Wednesday, September 11, 2019

Book Review: "After the Flood" by Kassandra Montag

"When I think of those days, of losing the people I've loved, I think of how my loneliness deepened, like being lowered into a well, water rising around me as I clawed at the stone walls, reaching for sunlight. How you get used to being at the bottom of a well. How you wouldn't recognize a rope if it was thrown down to you."

This book was utterly amazing. Beautifully written, bleak, tremendously poignant, and full of lyrical imagery and memorable characters, it is hard to believe that After the Flood is Kassandra Montag's debut novel. But the more you read, the more you become fully immersed in this story you realize that debut novel or not, this is one of those books you'll think about and talk about for years to come.

Just over a century from now, our world has been taken over by massive flooding which obliterated much of the landscape, leaving only mountains and random pieces of land scattered through our world, with whole cities left underwater. Myra and her young daughter Pearl live off their small boat, fishing and salvaging to make ends meet, finding people to trade with in the few outposts that are left. It's a bleak existence and Myra always exercises an abundance of caution, because the floods left many lawless people in their wake.

For seven years, Myra has mourned her older daughter, Row, every single day. Row was taken from Myra by her husband just before a massive flood hit their home in Nebraska. Myra had wanted to wait until her grandfather finished building the boat they would use to keep them safe; Myra's husband was afraid and impatient, so he took Row and never came back. Myra knows the chances that Row is still alive are very slim, and she should just focus all of her energy on keeping Pearl safe and happy, but she can't stop dreaming of the moment when she might have both of her girls together for the first time.

TASK LIST:
- a) Duplicate the part of the review of After the Flood that begins at the words "This book was" and stops after "years to come.".
- b) In the review of After the Flood, why does Myra always exercise an abundance of caution?
Rely on the review alone.

[Saved entries]
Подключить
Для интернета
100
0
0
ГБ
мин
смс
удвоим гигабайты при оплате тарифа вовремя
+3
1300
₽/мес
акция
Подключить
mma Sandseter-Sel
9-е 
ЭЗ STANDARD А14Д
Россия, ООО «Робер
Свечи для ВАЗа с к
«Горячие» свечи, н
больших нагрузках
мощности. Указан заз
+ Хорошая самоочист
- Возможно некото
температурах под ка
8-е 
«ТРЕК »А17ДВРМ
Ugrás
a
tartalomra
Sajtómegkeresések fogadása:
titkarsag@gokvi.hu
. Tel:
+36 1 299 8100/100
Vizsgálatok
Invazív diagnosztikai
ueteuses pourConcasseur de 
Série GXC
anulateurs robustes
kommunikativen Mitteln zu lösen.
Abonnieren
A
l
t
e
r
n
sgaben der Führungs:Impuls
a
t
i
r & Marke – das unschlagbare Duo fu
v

---

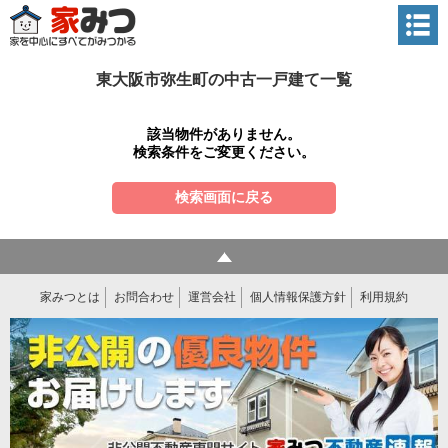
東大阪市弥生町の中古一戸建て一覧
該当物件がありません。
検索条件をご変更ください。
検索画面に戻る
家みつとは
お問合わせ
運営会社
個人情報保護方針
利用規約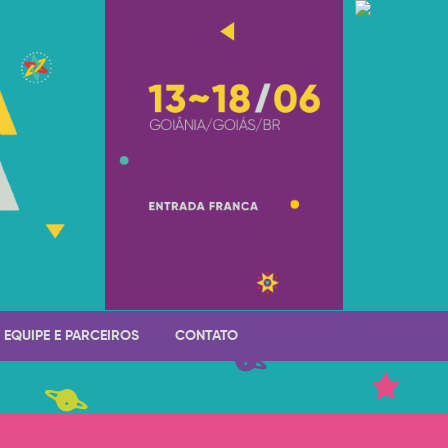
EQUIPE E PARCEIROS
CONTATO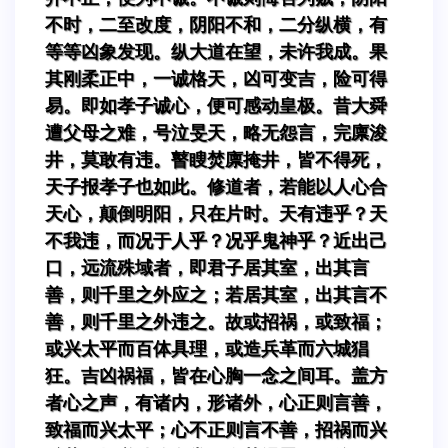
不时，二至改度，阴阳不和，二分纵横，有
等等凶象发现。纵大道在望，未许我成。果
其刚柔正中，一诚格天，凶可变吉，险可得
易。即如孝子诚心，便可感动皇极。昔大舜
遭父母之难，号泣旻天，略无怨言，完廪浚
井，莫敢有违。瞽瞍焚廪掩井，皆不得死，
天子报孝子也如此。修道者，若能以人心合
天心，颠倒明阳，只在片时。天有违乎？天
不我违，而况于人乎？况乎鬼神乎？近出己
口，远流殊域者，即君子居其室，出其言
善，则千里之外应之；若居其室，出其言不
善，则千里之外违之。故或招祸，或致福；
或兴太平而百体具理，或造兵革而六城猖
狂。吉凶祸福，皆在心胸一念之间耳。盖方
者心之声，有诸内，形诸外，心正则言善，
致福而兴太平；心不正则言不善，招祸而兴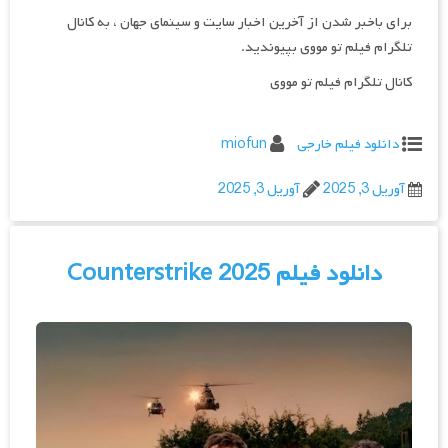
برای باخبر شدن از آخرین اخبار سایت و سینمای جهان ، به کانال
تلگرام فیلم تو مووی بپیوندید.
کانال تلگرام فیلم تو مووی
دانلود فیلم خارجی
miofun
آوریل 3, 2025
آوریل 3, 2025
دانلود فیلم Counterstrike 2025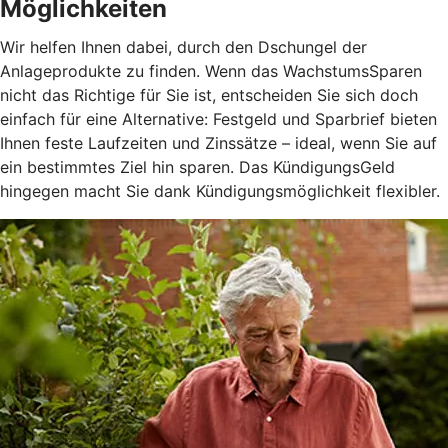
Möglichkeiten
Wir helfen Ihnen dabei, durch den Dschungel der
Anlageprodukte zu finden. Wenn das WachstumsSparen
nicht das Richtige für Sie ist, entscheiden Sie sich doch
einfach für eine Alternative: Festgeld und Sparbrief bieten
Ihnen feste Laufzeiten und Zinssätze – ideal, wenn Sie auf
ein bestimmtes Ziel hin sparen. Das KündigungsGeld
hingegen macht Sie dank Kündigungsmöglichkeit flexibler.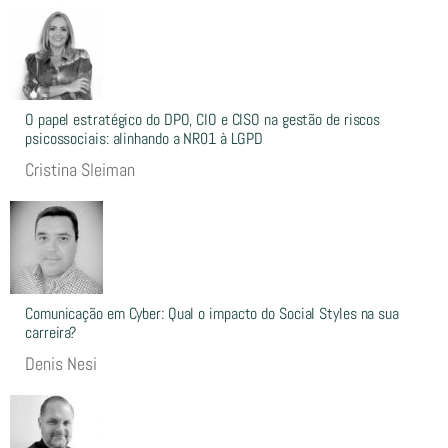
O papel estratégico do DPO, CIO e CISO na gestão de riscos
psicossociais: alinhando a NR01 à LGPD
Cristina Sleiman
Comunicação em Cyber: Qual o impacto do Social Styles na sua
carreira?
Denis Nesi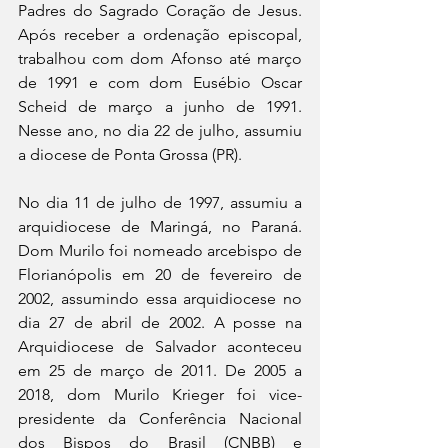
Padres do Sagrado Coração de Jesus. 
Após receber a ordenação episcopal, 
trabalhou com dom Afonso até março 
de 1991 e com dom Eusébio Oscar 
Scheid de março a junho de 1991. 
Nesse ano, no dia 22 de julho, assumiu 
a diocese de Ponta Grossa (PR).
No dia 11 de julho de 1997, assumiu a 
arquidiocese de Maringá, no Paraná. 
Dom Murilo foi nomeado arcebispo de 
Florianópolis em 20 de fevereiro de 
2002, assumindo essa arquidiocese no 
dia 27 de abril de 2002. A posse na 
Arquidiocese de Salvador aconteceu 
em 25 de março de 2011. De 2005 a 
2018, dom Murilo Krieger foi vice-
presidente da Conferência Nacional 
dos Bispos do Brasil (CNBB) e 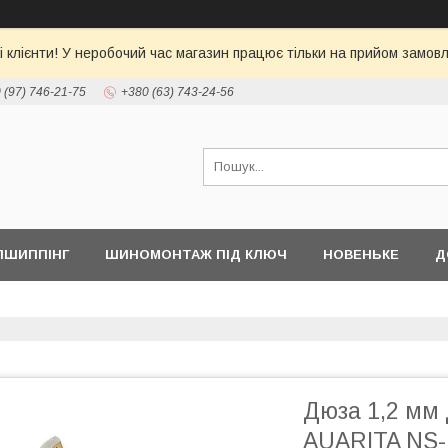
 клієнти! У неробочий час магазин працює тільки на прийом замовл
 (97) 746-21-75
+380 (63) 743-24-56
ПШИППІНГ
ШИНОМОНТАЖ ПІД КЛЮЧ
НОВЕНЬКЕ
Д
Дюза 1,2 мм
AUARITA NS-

SOLUTIONS TO THE EXERCISE:
- a)
This book was utterly amazing. Beautifully written, bleak, tremendously poignant, and full of lyrical imagery and memorable characters, it is hard to believe that After the Flood is Kassandra Montag's debut novel. But the more you read, the more you become fully immersed in this story you realize that debut novel or not, this is one of those books you'll think about and talk about for years to come.

- b) She is cautious because the floods left many lawless people in their wake.